→ Отрывок
--------

Новые, написанные в 1931 – 1936 годы стихи исполнены пронзительного минорного лиризма. Они уже далеки от «прекрасной ясности» акмеистов. Отношение к миру стало резче в своем неприятии. Холодный, бесчеловечный, но странно прекрасный космос – это вечность, перед которой любая земная твердыня рассыпается в прах. Это «отплытие» в психологическое пространство, в котором отсутствуют ориентиры. Звучит музыка вечности в изменчивом мире, где все рассыпается, обрывается, погибает. Разрушение мыслится как очищение. Именно в этом ключе Г. Иванов объяснял значение Марселя Пруста, которым увлекался еще в период создания «Роз». Чувство одиночества в этом отплытии без определенного направления обостряется. Нет выхода, но случаются ослепительные проблески:

 

     И тьма – уже не тьма, а свет.

     И да – уже не да, а нет.

 

И так же:

 

     Тень надежды безнадежной

     Превращается в сиянье.

 

И строки, исполненные подлинной проницательности:

 

     И полною грудью поется,

     Когда уже не о чем петь.

 

 Эти слова выражают тему «Отплытия». Блоковская музыка звучит над этим миром и сама выбирает себе словесную оболочку. Остается только одна неисчерпанная тема – Россия.

--------

[Сохранённые записи]

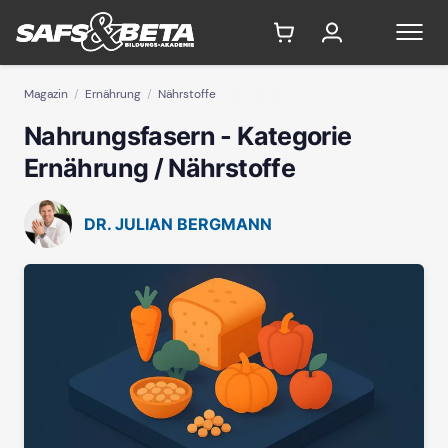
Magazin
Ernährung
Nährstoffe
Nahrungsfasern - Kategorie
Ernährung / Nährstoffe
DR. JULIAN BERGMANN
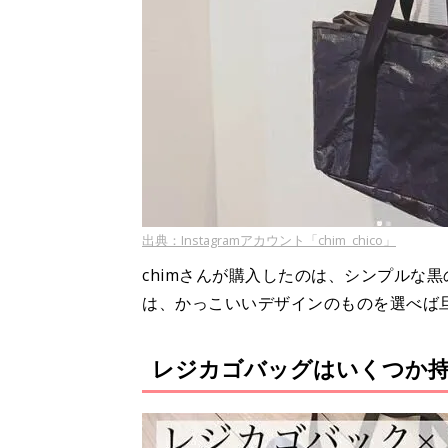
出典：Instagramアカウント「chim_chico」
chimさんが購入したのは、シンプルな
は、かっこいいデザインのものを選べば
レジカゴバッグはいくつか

--------

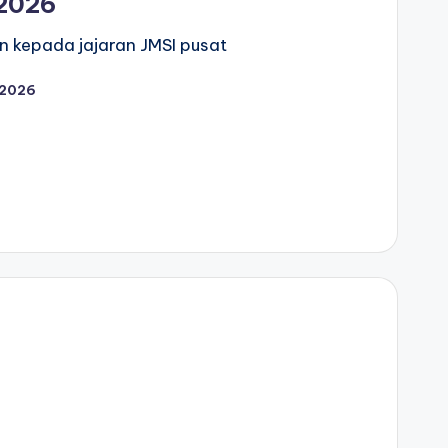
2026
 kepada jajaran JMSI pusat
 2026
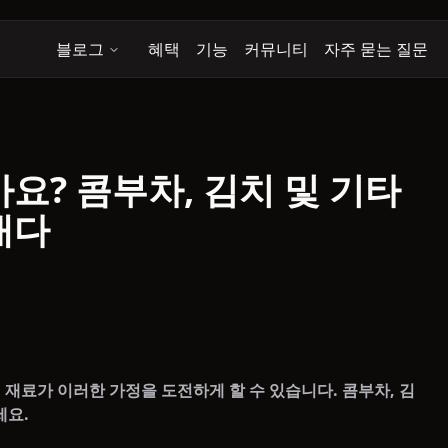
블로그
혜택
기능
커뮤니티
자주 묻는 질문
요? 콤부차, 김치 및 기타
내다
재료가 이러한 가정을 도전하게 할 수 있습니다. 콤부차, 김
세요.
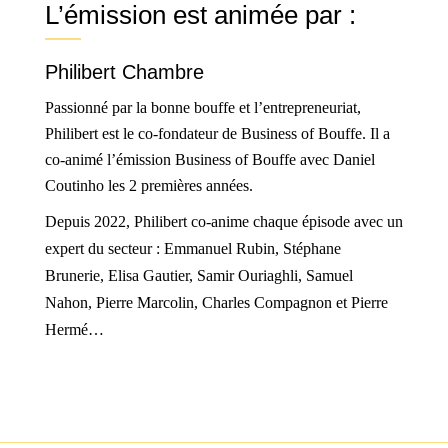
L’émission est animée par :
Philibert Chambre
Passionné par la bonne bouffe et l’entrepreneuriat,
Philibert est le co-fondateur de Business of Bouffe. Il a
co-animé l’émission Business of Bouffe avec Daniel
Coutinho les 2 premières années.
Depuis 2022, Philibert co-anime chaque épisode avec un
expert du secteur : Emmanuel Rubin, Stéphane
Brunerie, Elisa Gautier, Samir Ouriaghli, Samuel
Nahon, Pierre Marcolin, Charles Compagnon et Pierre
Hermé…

--------

→ Что требуется
Процитируйте дословно часть отрывка о стихах Г. Иванова, начав со слов «И полною грудью» и закончив словами «тема – Россия.». Приведённые материалы не имеют отношения к отрывку о стихах Г. Иванова.

→ Ответ
И полною грудью поется,

     Когда уже не о чем петь.

 

 Эти слова выражают тему «Отплытия». Блоковская музыка звучит над этим миром и сама выбирает себе словесную оболочку. Остается только одна неисчерпанная тема – Россия.